Modifying Your Pistol's GripPart II
We discussed the general fit of the pistol grip to the hand in the last "tip", and now we need to look at the adjustments that should be made to the grip to bring the line of the sights on the gun into congruence with the line of the eye/target when in shooting position.
You often see the silly statement that the gun should be in a straight line with the bones of your arm, and also with your shooting eye. A second's thought and a quick look shows you that unless you are a contortionist, the gun will NOT be in a straight line with the bones of your arm if it comes anywhere near lining up with your shooting eye! the gun obviously sits in the hand at a small angle to the bones of the armand if "cross dominant" (right-handed and left eye dominant for example), a somewhat greater angle! This angle can be adjusted by making additions or cuts to the grip. To have it clear where to add or remove material from the grip to adjust alignment, cup your shooting hand slightly and think of the center of the hollow formed in that palm as the pivot point for right and left adjustments. This means that if the front sight points to the left when you are in shooting position, then for the gun to move to the right, there must be LESS wood at the front of that "pivot point". Most grips have a shallow depression at the side/front where the fleshy pads at the base of the fingers can nestle. If this groove is deepened (and at the same time dimensioned for YOUR hand), then the gun can pivot to the right. Now the same effect can be realized by ADDING material to the LEFT (if you are right handed) side of the grip, at the back, where the big fleshy pad at the bottom of the palm rests against the (hopefully) curved surface. This is the hypothenar muscle and where it fits against the grip is a primary index feature. When you fit the gun into the hand, you press that pad against the wood first, and then wrap the hand around the rest of the grip. So, adding material there - in BACK of the pivot point - will move the front sight to the right. Now, obviously just the reverse of the above - taking material away from the hypothenar contact "pocket" - or - adding material to the groove in the front side of the grip - will move the front of the gun to the LEFT.

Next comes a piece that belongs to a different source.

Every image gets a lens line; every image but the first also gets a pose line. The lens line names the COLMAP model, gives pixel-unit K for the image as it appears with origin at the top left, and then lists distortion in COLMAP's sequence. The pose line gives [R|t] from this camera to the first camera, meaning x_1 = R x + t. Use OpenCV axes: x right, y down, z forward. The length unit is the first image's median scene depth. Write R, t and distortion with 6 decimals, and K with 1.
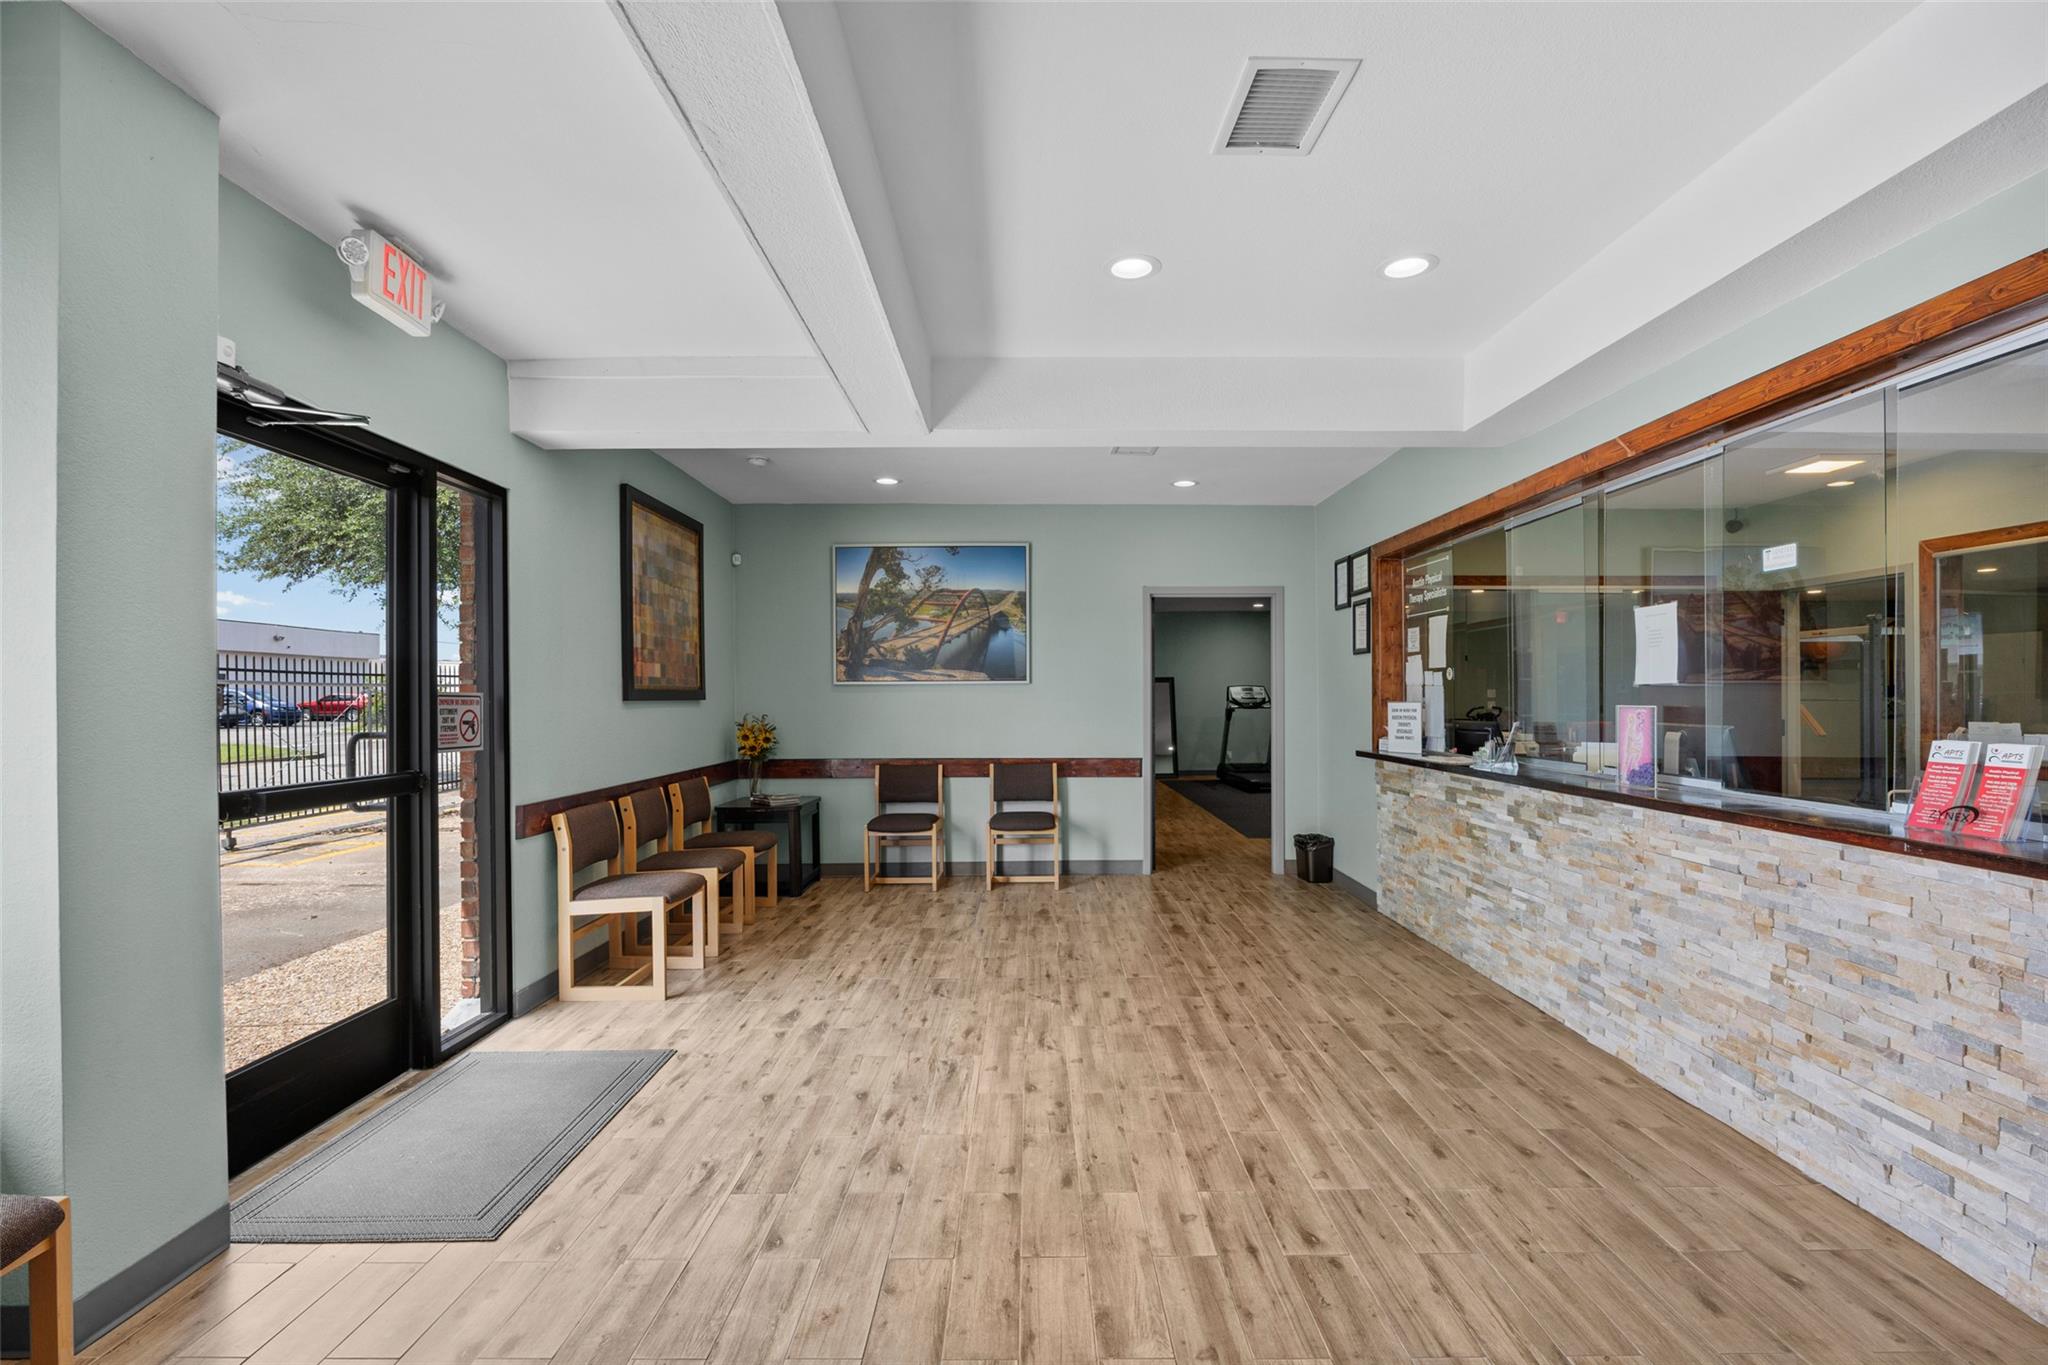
lens RADIAL K [[939.9, 0, 1027.9], [0, 939.9, 697.2], [0, 0, 1]] dist [0.000051, 0.000013]
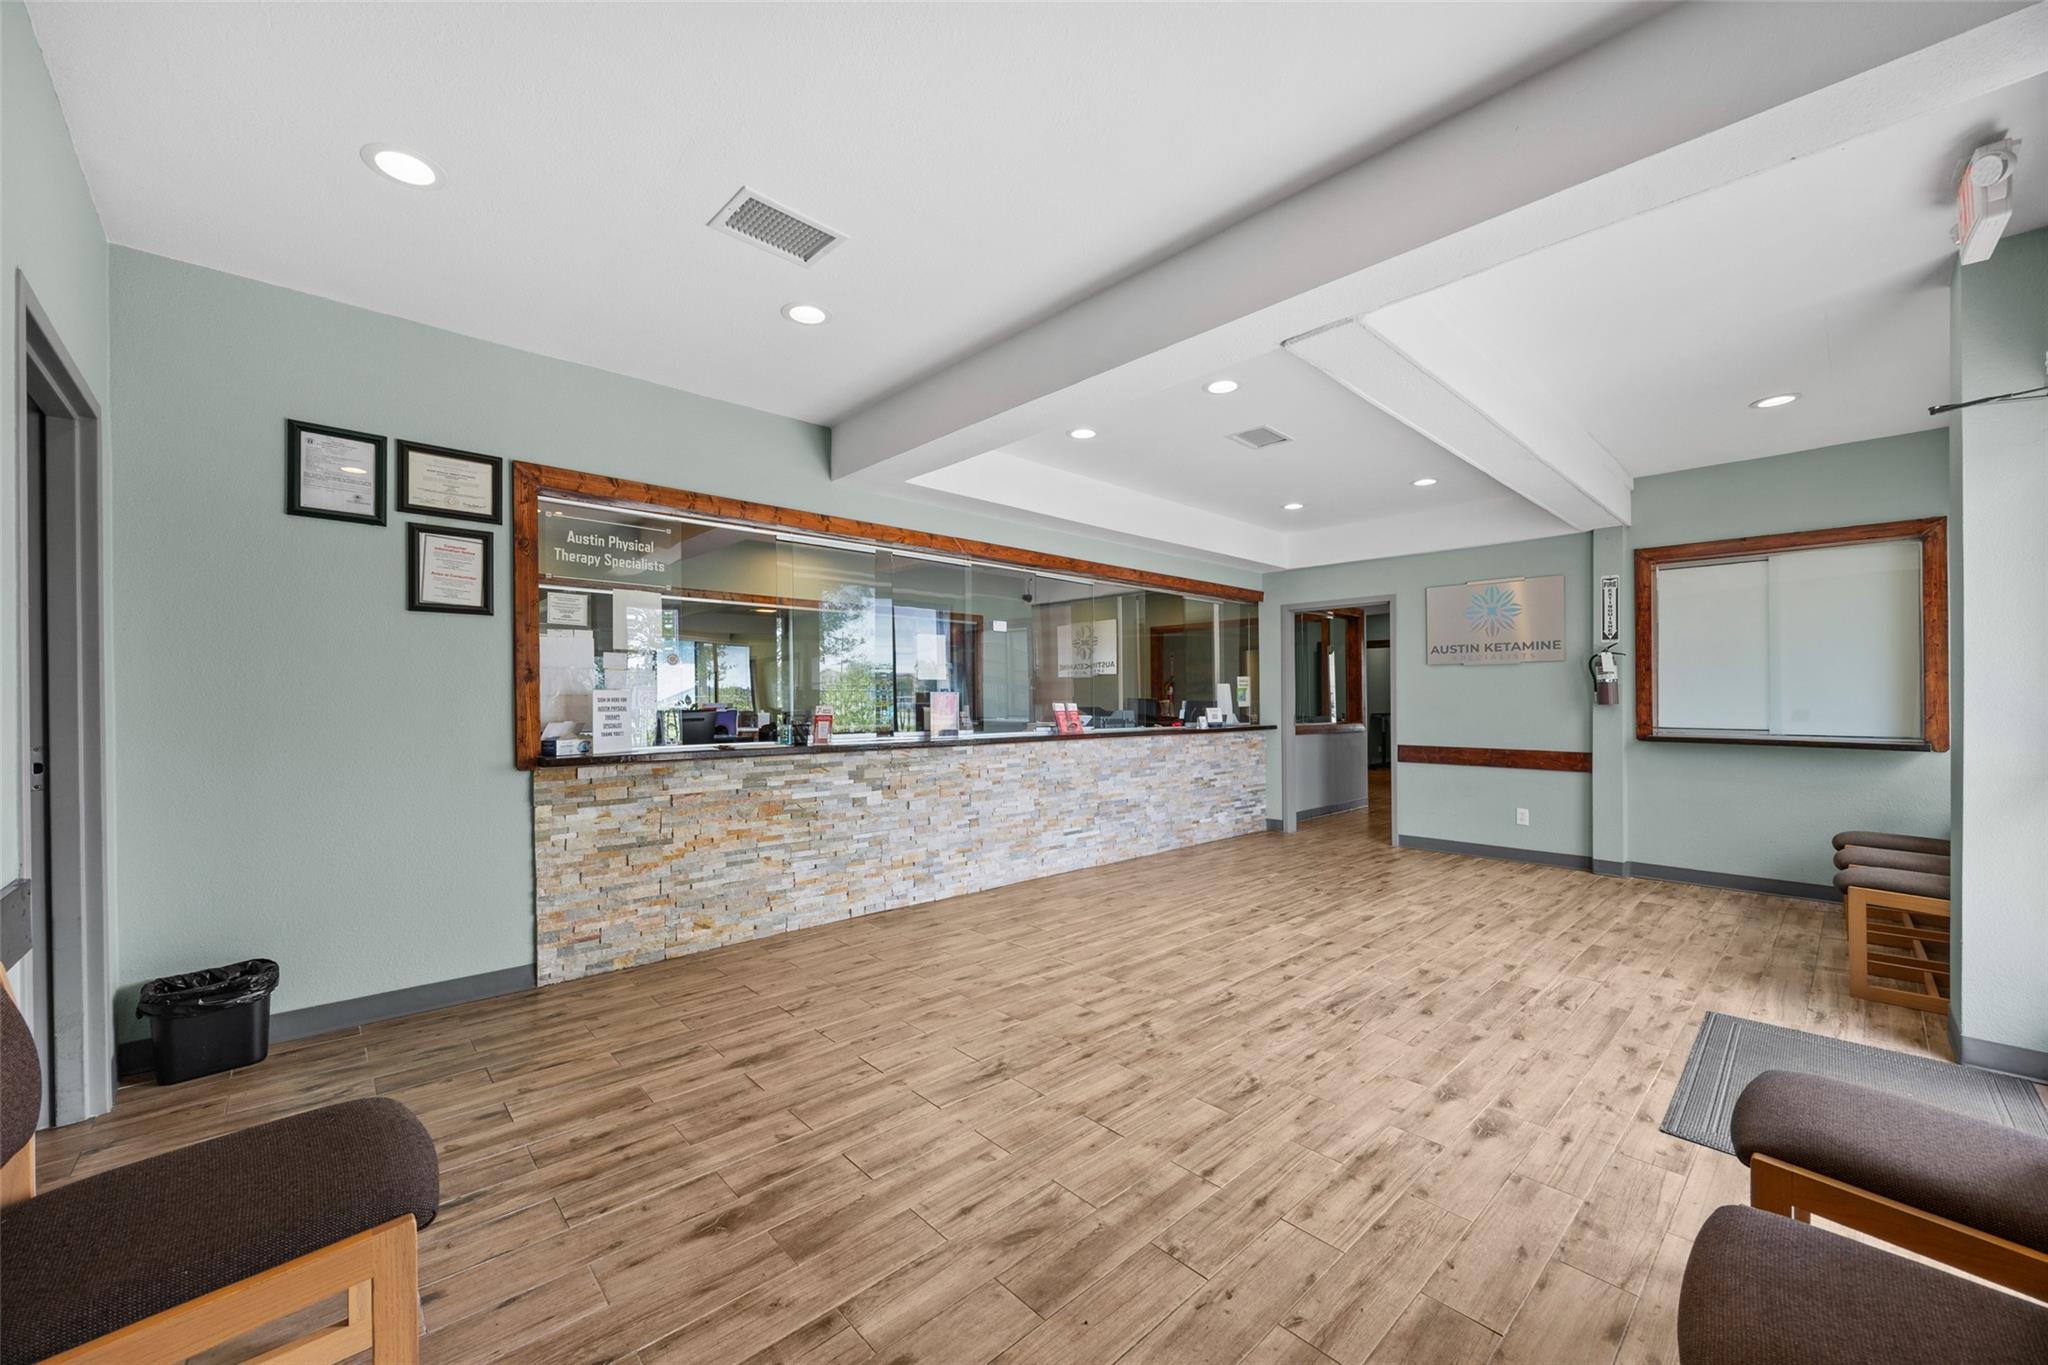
lens RADIAL K [[800.2, 0, 1016.4], [0, 800.2, 688.8], [0, 0, 1]] dist [-0.000170, 0.000062]
pose [[-0.691028, 0.017874, 0.722607, -0.521414], [0.006620, 0.999809, -0.018400, 0.031520], [-0.722797, -0.007931, -0.691015, 1.951198]]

The next thing to consider as you are working on the front groove is to more sharply define and perhaps add to the RIDGE that is formed in front of the groove. This ridge should go into the crease at the bottom of the fingers where they join the palm. It is your second index feature. As you wrap your hand around the grip after getting into the hypothenar pocket, you should feel the ridge slip into the crease. Building UP this ridge CAN move the front of the gun to the LEFT, of course. The total effect will be a very secure feel, and a grip that results in the sights being in near perfect alignment!